「数年前からエージェント制度の強調により、騎手の腕など関係なく成績に偏りが生じて地方や外国人ジョッキー主体の流れが強くなりました。そうすると一生懸命に調教を頑張っている連中の活躍の場もなくなり、乗るチャンスも減り昔のようにピリピリとして切磋琢磨な勝負の世界には程遠い環境になっているのが事実であります。エージェントによりリーディングの順番が年頭から決まっているような世界。何が面白いのか?」(藤田騎手のコメントより引用)
…言いたい事はよくわかるつもり。もし自分がJRAの騎手だったら同じような事を考えたと思う。行動(電撃引退)に移すかはわからないけど(笑)。おそらく藤田騎手は
「自分の運命を自分以外の人間に委ねる(委ねられる)」事に耐えられない
タイプの人間なのだと思う。…自分(DJカートン)と同じように。
「エージェント」とは他のスポーツ業界では頻繁に聞かれる言葉で、要は契約などについて本人の代わりに交渉を担当する言わば「代理人」。競馬(JRA)だと正式には「騎乗依頼仲介者」と言い、騎手本人に代わって騎乗する馬を集める(営業活動をする)人の事。日本では2006年に正式導入された制度だが、「非公式エージェント」はその20年以上前、当時現役騎手だった岡部幸雄氏が既に海外では主流だったこの制度を参考にし、懇意のトラックマン(トレセンなどでの取材・新聞の予想などをする人)にエージェント業務を依頼した事で誕生している。
ビジネスの世界では
「(ビジネスにおける)欧米でのトレンドは10年遅れで日本に入ってくる」
なんて言われており、日本で「代理人」という制度(言葉)に注目が集まったのは1992年くらい(当時ヤクルトスワローズの古田敦也捕手が契約更改に際し代理人を立てようとした)だったと思うが、アメリカ(大リーグ)ではその10年かそれ以上前には代理人制度が定着していたようである。おそらく競馬も同様だろう。
選手(騎手)にしてみれば営業などといった「本業(競技)とは別の脳みそを使うこと」に時間を割く必要がなくなるわけで、またエージェントのおかげで騎手のダブルブッキングが激減したというメリットもある(それが原因でJRAもエージェントを「渋々」公認せざるを得なくなった、とも言われる)。しかしその一方で「特定の騎手に有力馬が集まり過ぎる」という傾向が一段と強くなり、今では「リーディングジョッキーは『騎手の腕』ではなく『エージェントの手腕』で決まる」なんて言われる時代になりつつある、いや既になっている。一時期は無敵とも言えた武豊騎手が近年冴えないのは年齢による衰えよりもこのエージェント制度のせいによるものだ、という複数の指摘があるそうだ。

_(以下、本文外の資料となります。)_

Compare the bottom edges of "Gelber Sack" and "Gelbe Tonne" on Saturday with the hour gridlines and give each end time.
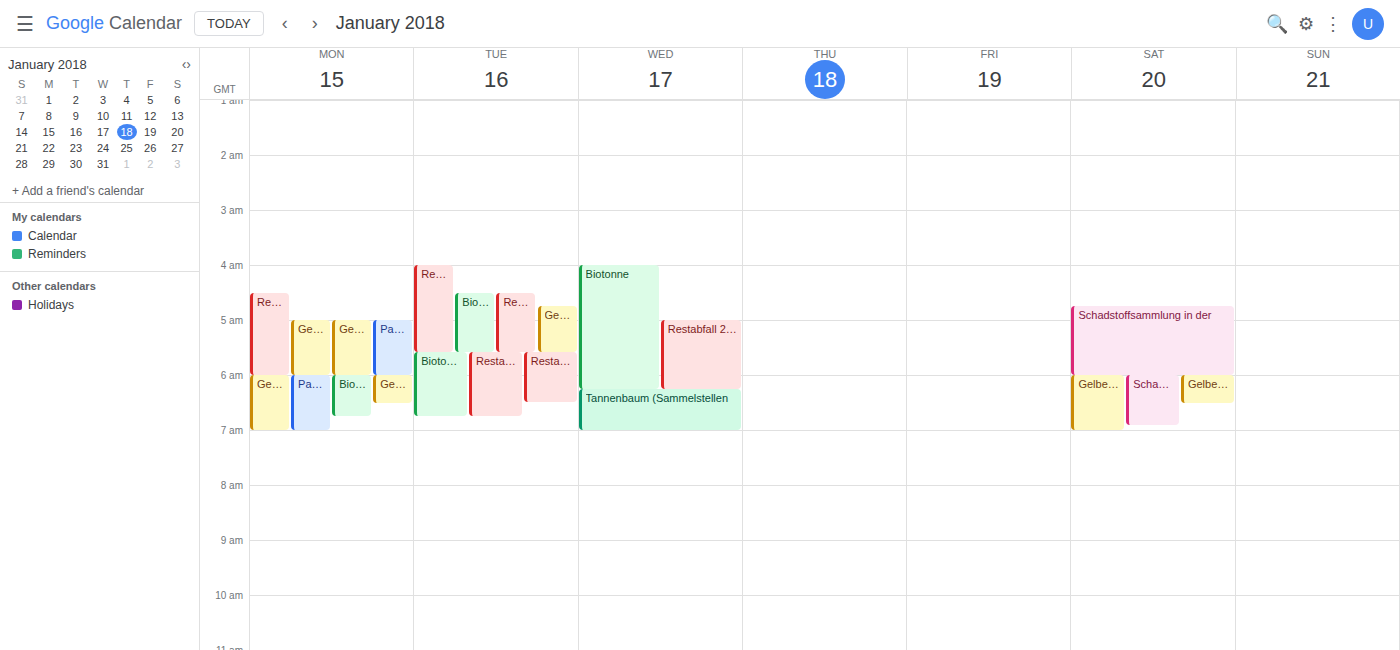
"Gelber Sack": 7:00 AM, exactly on the 7 AM line. "Gelbe Tonne": 6:30 AM, halfway between the 6 AM and 7 AM lines.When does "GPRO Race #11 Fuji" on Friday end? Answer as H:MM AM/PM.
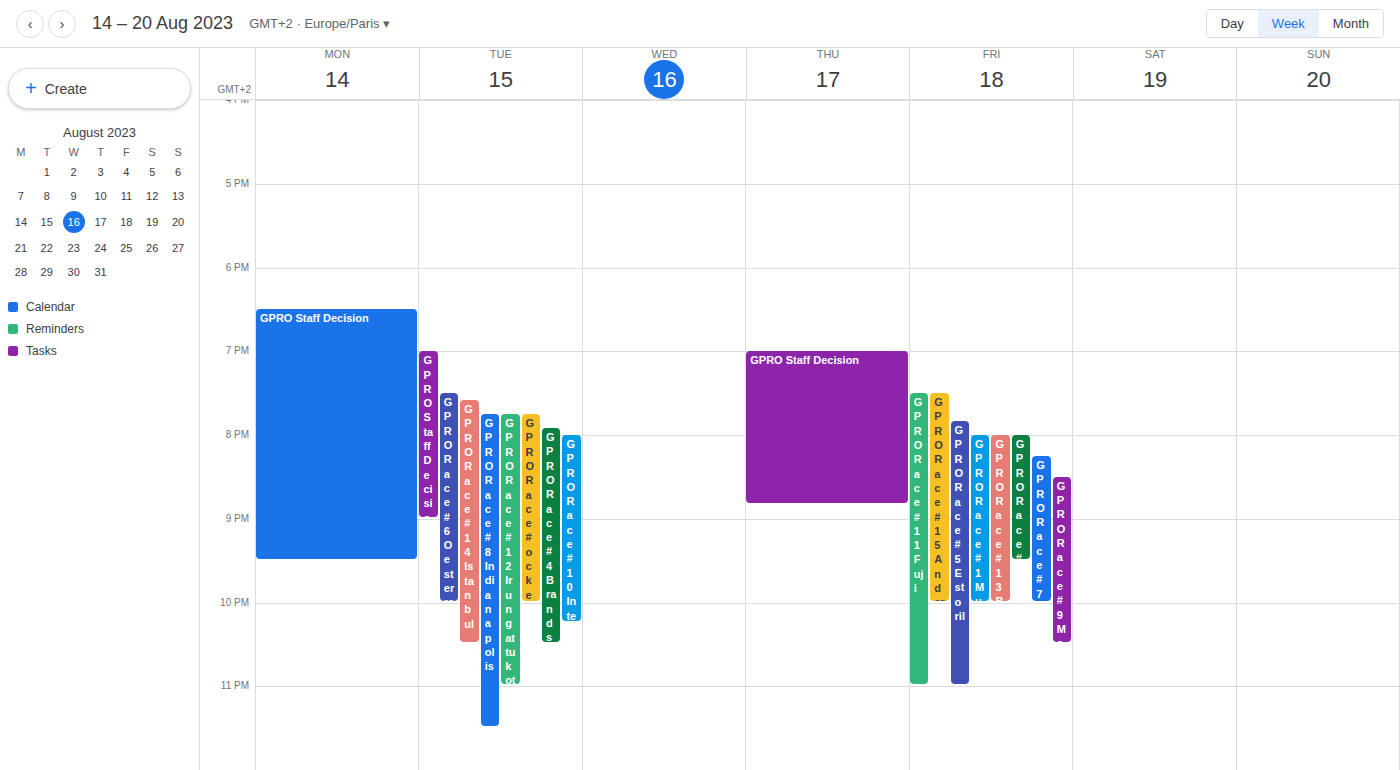
11:00 PM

自分もこの手の「しがらみ」を知るまでは競馬が好きだったが、それ(以前も書いた「男尊女卑な傾向」も含む)を知って以降は競馬の見方が大きく変わったと思う。少なくとも「競馬=スポーツ」という考えは綺麗サッパリ消えてなくなった。確かに競馬は多額の金が動く上に1頭の馬に対して「騎手」「調教師」「馬主」「生産牧場」と多くの人間が絡むので様々な「しがらみ」が起きるのは仕方ない(武豊騎手と某馬主のように「些細な口論が原因で絶縁」という事も珍しくない)としても、それらは競馬を見るほう(馬券を買うほう)にしてみれば「どうでもいい話」である。しかし今はその「しがらみ」の中に「エージェント」が加わり、しかもそれがレースの結果(馬券の結果)までも左右する時代になってしまっている(※1)。…まともな人間(?)なら「そんな世界の何が面白いのか?」と思っても不思議ではない。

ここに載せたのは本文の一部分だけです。